Add `tpuvm` section in TPU docs (#7714)

2021-05-26 18:11:00 +05:30 · 2021-05-26 18:11:00 +05:30 · b1a7b7e9bf
parent 311d9fe67e
commit b1a7b7e9bf
1 changed files with 21 additions and 1 deletions
--- a/docs/source/advanced/tpu.rst
+++ b/docs/source/advanced/tpu.rst
@ -163,6 +163,26 @@ TPUs work in DDP mode by default (distributing over each core)

 ----------------

+TPU VM
+------
+Lightning supports training on the new Cloud TPU VMs.
+Previously, we needed separate VMs to connect to the TPU machines, but as
+Cloud TPU VMs run on the TPU Host machines, it allows direct SSH access
+for the users.

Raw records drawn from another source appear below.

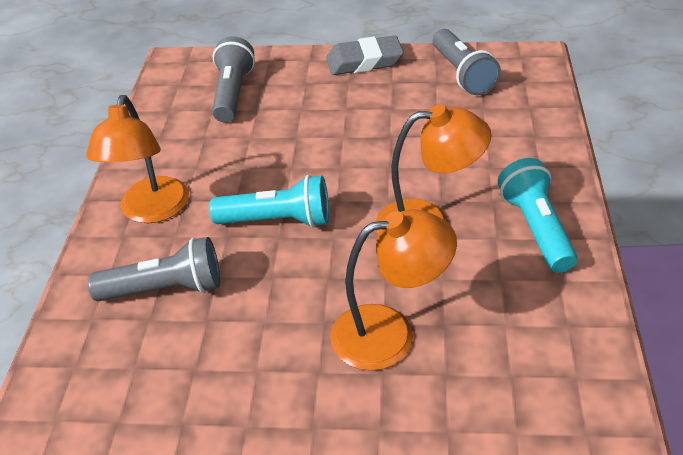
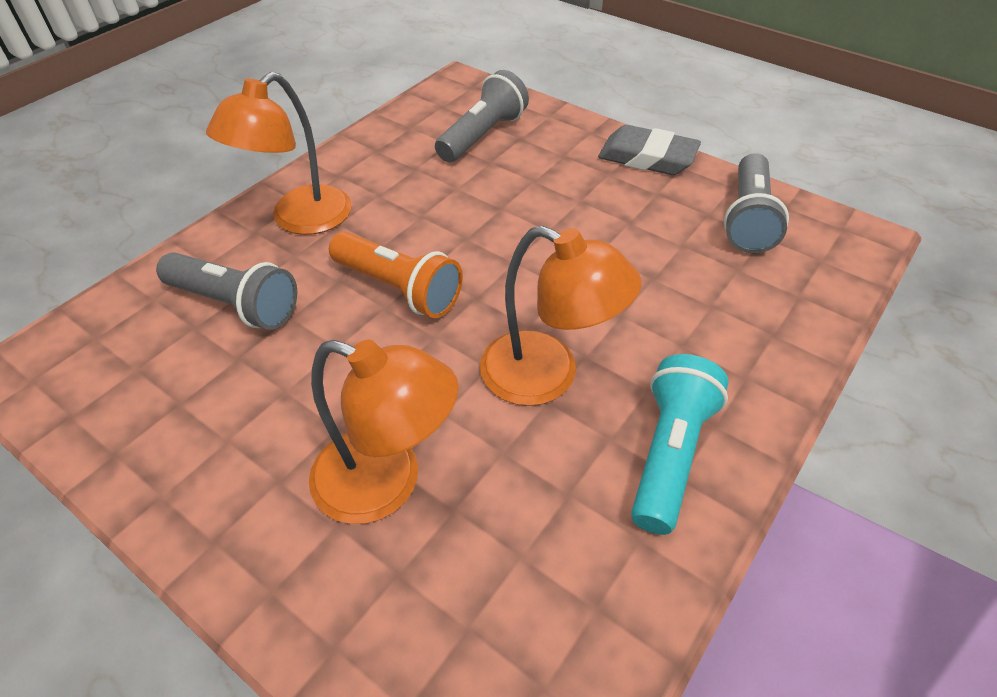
camera: 30 degrees right, 5 degrees up
(278, 220) = (399, 289): turquoise flashlight -> orange flashlight

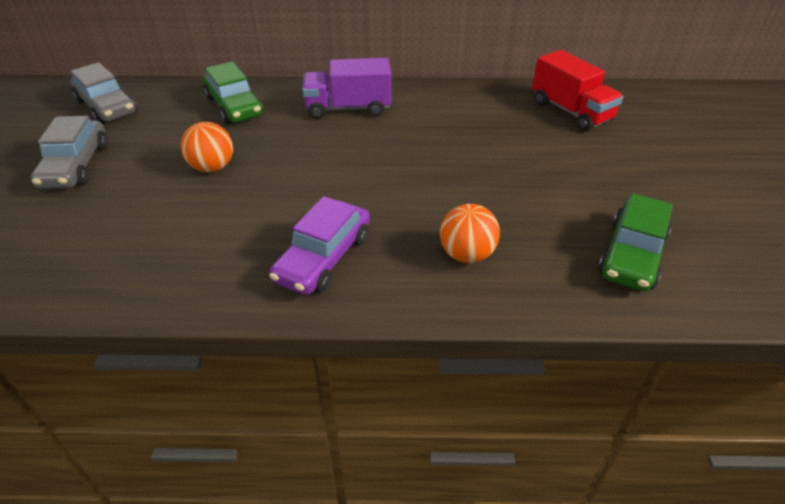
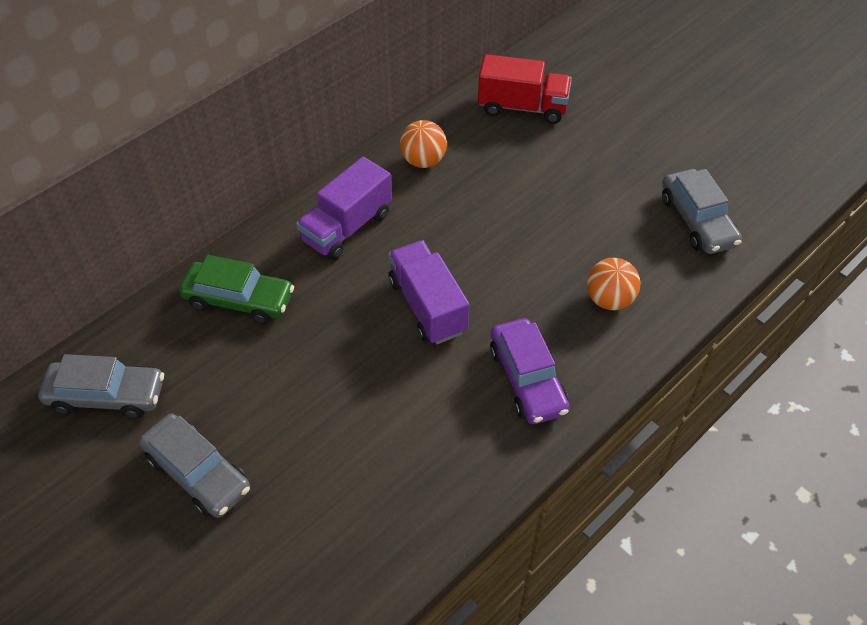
camera: 45 degrees left, 10 degrees up
(212, 167) = (325, 375): orange ball -> orange ball (423, 160)
(328, 173) = (427, 306): none -> purple truck
(632, 255) = (697, 221): green car -> grey car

Hence, this architecture upgrade leads to cheaper and significantly
+better performance and usability while working with TPUs.
+
+The TPUVMs come pre-installed with latest versions of PyTorch and PyTorch XLA.

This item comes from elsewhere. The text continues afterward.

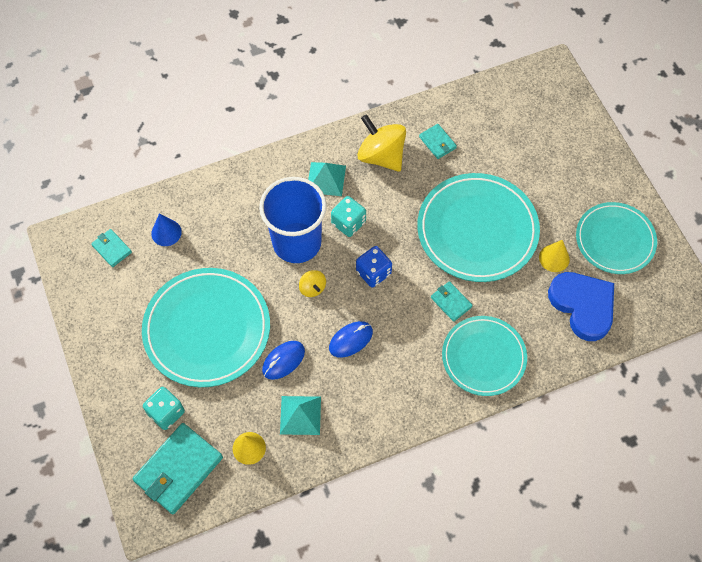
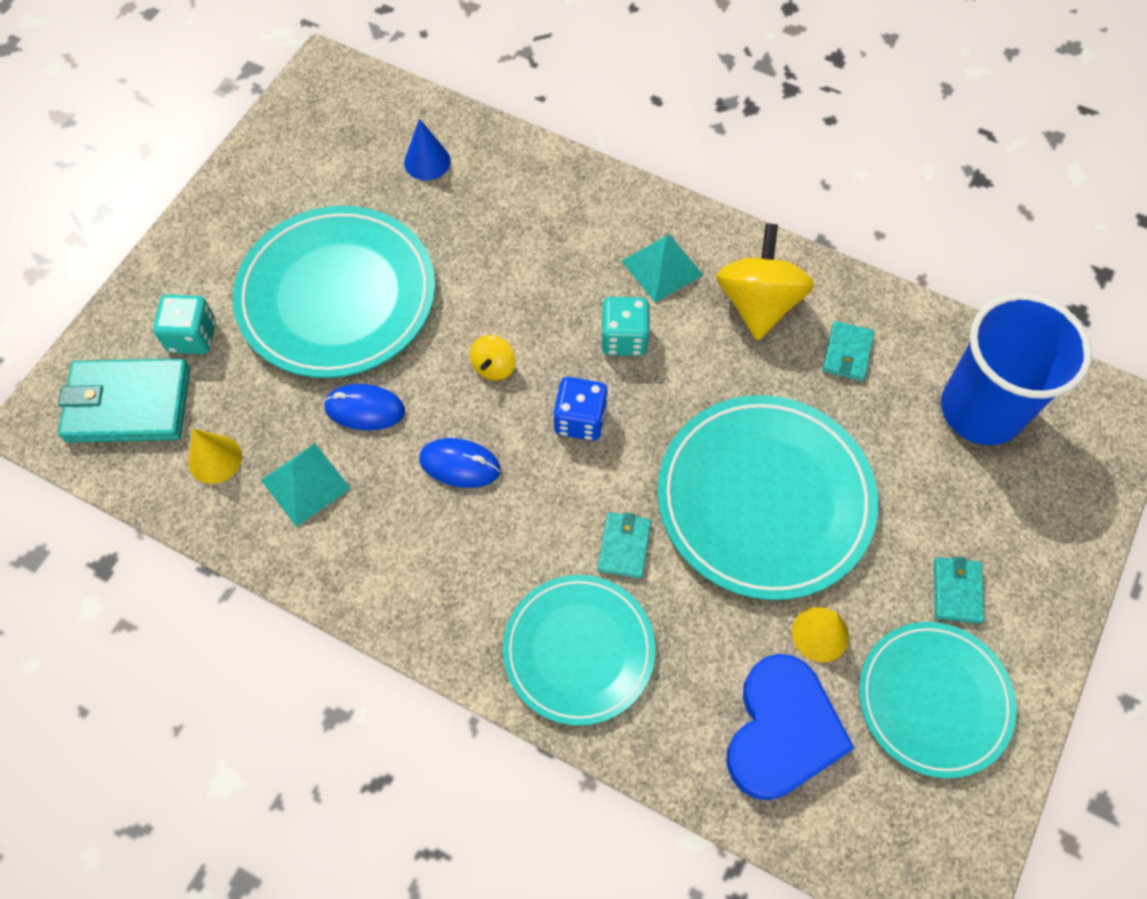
camera: 50 degrees right, 0 degrees up
(112, 249) = (357, 127): turquoise wallet -> turquoise wallet (956, 591)
(297, 242) = (541, 302): blue cup -> blue cup (981, 409)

+After connecting to the VM and before running your Lightning code, you would need
+to set the XRT TPU device configuration.
+
+.. code-block:: bash
+
+    $ export XRT_TPU_CONFIG="localservice;0;localhost:51011"
+
+You could learn more about the Cloud TPU VM architecture `here <https://cloud.google.com/tpu/docs/system-architecture-tpu-vm#tpu_vms_3>`_
+
+----------------
+
 TPU Pod
 -------
 To train on more than 8 cores, your code actually doesn't change!

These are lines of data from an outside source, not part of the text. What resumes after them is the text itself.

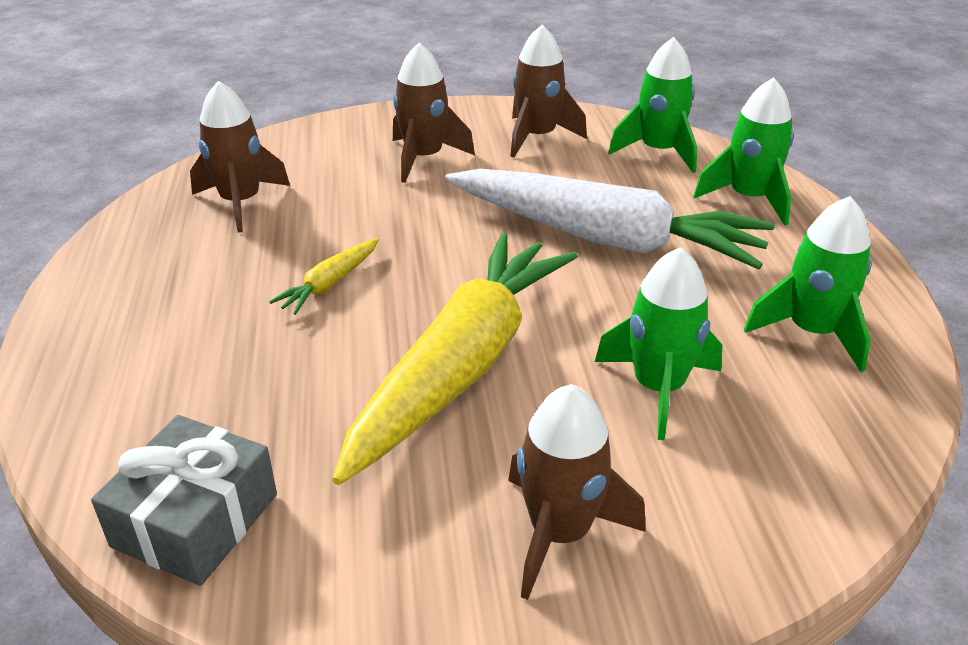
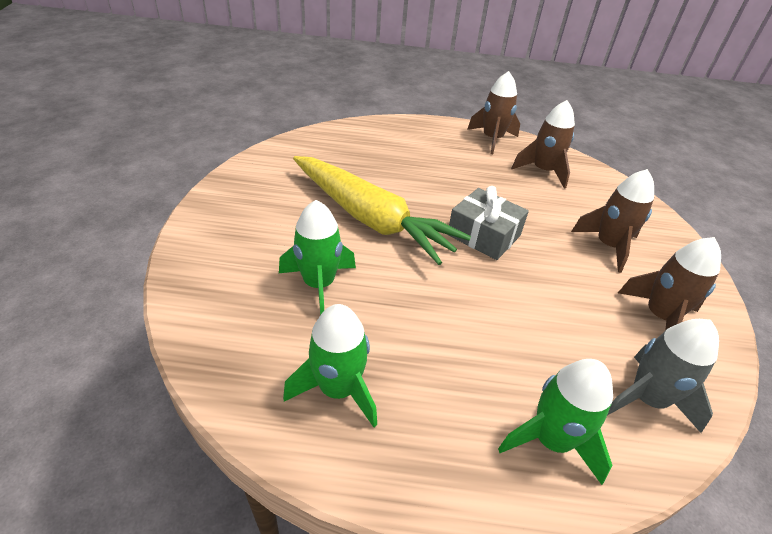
camera: 100 degrees right, 5 degrees up
(195, 520) = (310, 145): grey gift -> grey gift (484, 235)
(330, 284) = (455, 189): yellow carrot -> none
(559, 533) = (245, 223): brown rocket -> brown rocket (492, 139)
(604, 238) = (489, 310): white carrot -> none
(658, 151) = (647, 399): green rocket -> grey rocket

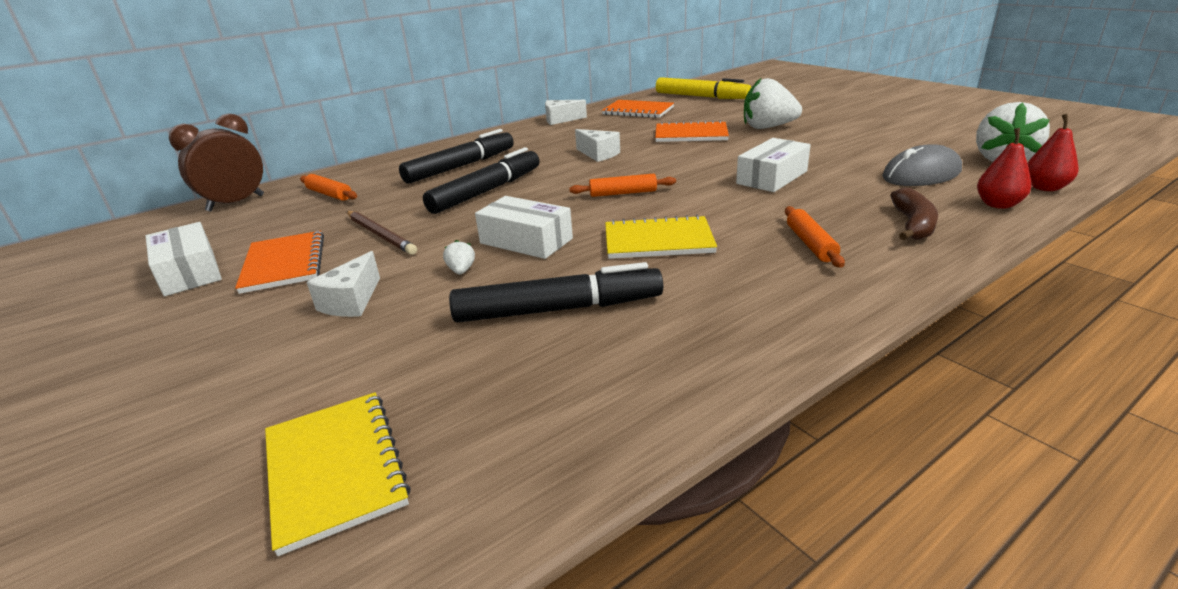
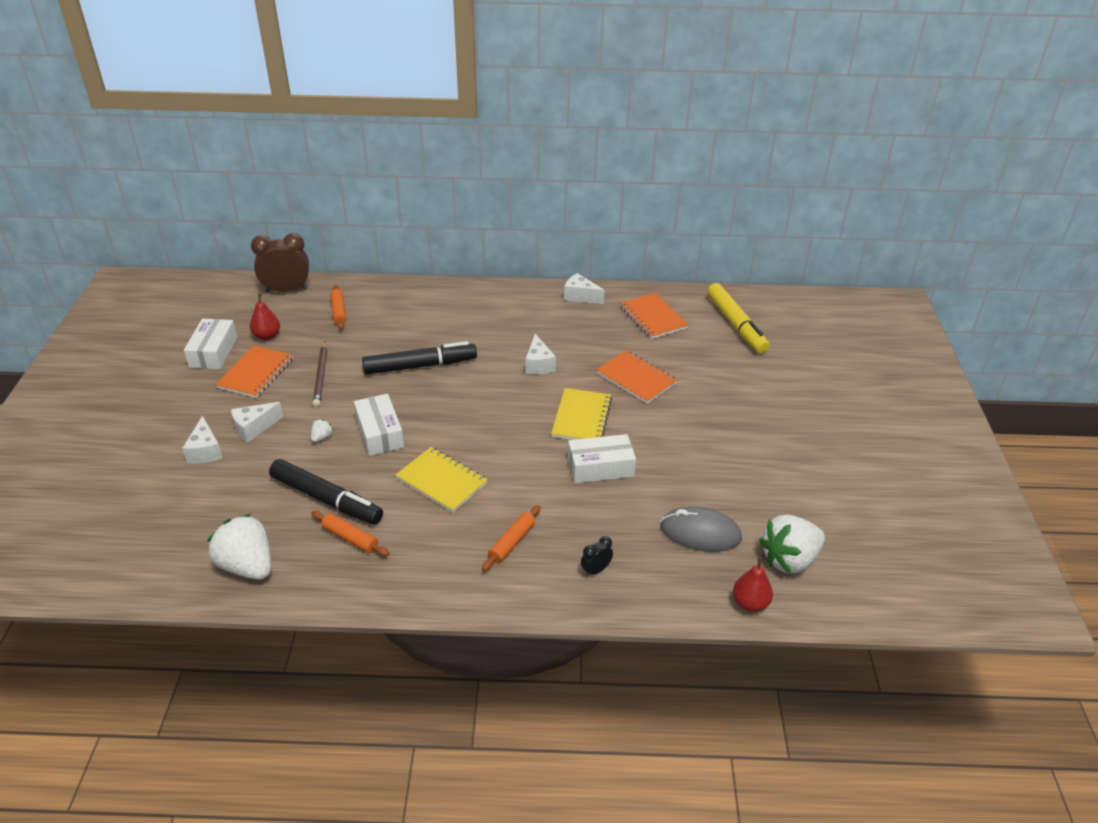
camera: 35 degrees right, 10 degrees up
(303, 350) = (205, 451): none -> white cheese
(335, 469) = (157, 529): yellow notebook -> yellow notebook (582, 417)
(461, 166) = (440, 324): black marker -> none
(623, 193) = (489, 421): orange rolling pin -> orange rolling pin (350, 538)
(767, 127) = (706, 405): white strawberry -> white strawberry (247, 566)
(913, 225) = (595, 570): brown banana -> black clock
(998, 204) = (683, 593): red pear -> red pear (267, 336)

@ -173,7 +193,7 @@ All you need to do is submit the following command:
    $ python -m torch_xla.distributed.xla_dist
    --tpu=$TPU_POD_NAME
    --conda-env=torch-xla-nightly
-    -- python /usr/share/torch-xla-0.5/pytorch/xla/test/test_train_imagenet.py --fake_data
+    -- python /usr/share/torch-xla-1.8.1/pytorch/xla/test/test_train_imagenet.py --fake_data

 See `this guide <https://cloud.google.com/tpu/docs/tutorials/pytorch-pod>`_
 on how to set up the instance groups and VMs needed to run TPU Pods.